Il est clair que, pour le lecteur de la carte du Comté, la figuration d'arbres et de maisons individualisés entraîne une erreur d'appréciation de l'échelle. La comparaison des dimensions réelles de la région couverte par la carte « une partie du Comté » avec la même étendue sur la carte de France (144 km × 82 km) montre bien le problème : à cette échelle, aucune carte ne peut figurer le moindre arbre, colline individuelle ou bien groupement de maisons ! Pour commencer à distinguer les maisons sur une carte scientifique21), il faut une aire géographique de 4.8 km × 3.3 km, soit une échelle 300 fois plus grande. La représentation de Christopher, si elle permet de donner un air archaïsant et pictural aux cartes, ne rend pas bien compte des dimensions réelles des territoires représentés.

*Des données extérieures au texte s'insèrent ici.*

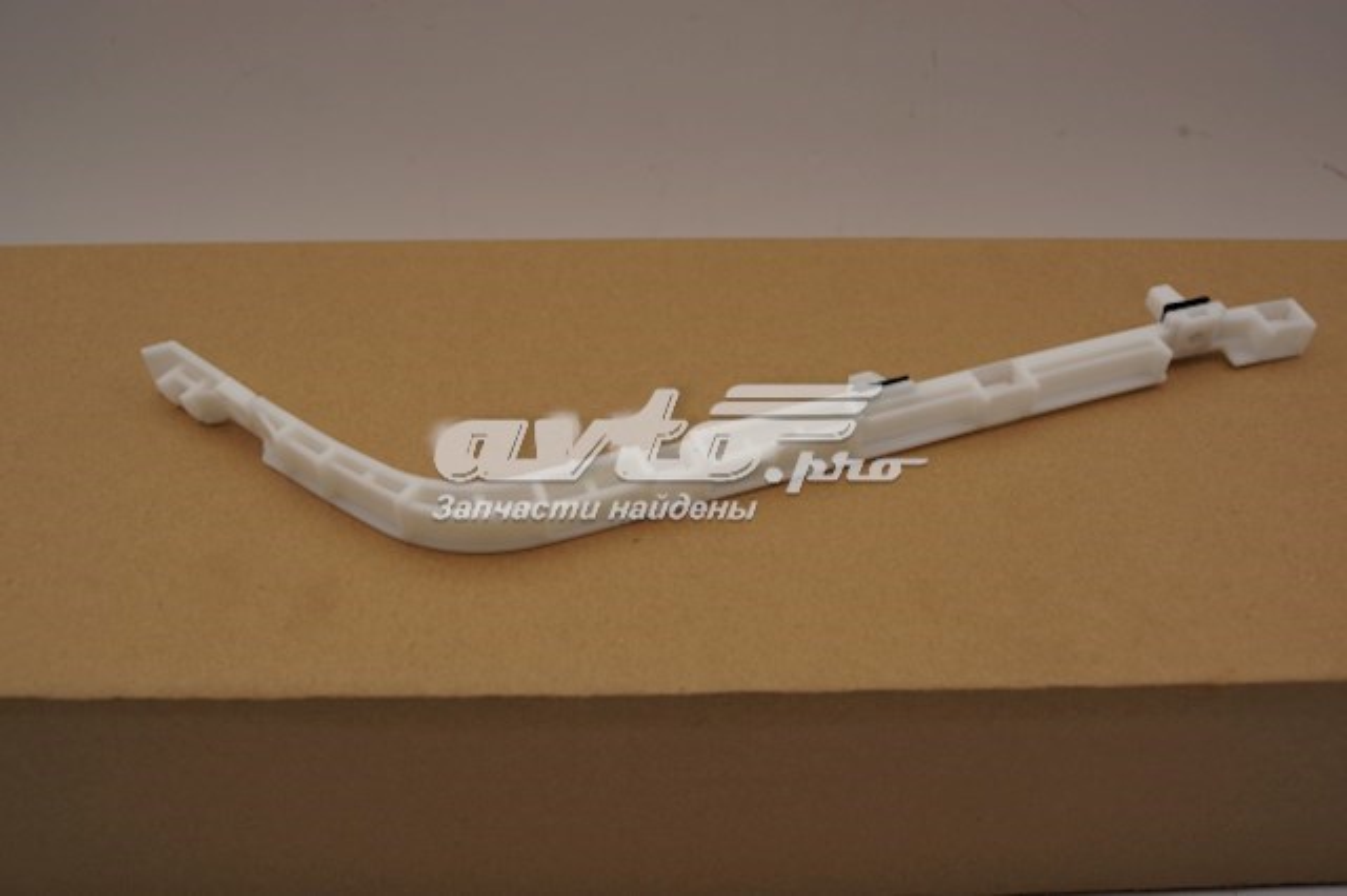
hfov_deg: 57.2
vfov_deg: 39.9
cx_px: 674
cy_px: 448
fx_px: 1234
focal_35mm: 33
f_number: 5.6
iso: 100
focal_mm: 22
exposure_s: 1/125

Nous avons examiné les différentes cartes du Comté d'un point de vue “scientifique”, questionnant la précision et l'exactitude des données qu'elles représentent. Nous avons constaté des insuffisances, voire même des incohérences. Une hypothèse n'a cependant pas été envisagée jusqu'ici : si l'on suppose que ces cartes sont intra-diégétiques, c'est-à-dire qu'elles appartiennent à l'univers du livre, et qu'elles ont été créées par Bilbo ou Frodo pour le Livre rouge de la Marche de l'Ouest, alors on peut concevoir que celles-ci dépendent des connaissances (forcément limitées) de leurs créateurs. Cela expliquerait leur style archaïque et les approximations. De plus la carte du Comté et la carte générale pourraient avoir des origines différentes, l'une établie par des cartographes Hobbits et l'autre par des hommes du Gondor, de l'Arnor ou des elfes de Fendeval, et elles pourraient avoir des dates de création différentes. Dans ce cas, la carte du Comté serait un témoin précieux du point de vue des Hobbits sur leur propre territoire.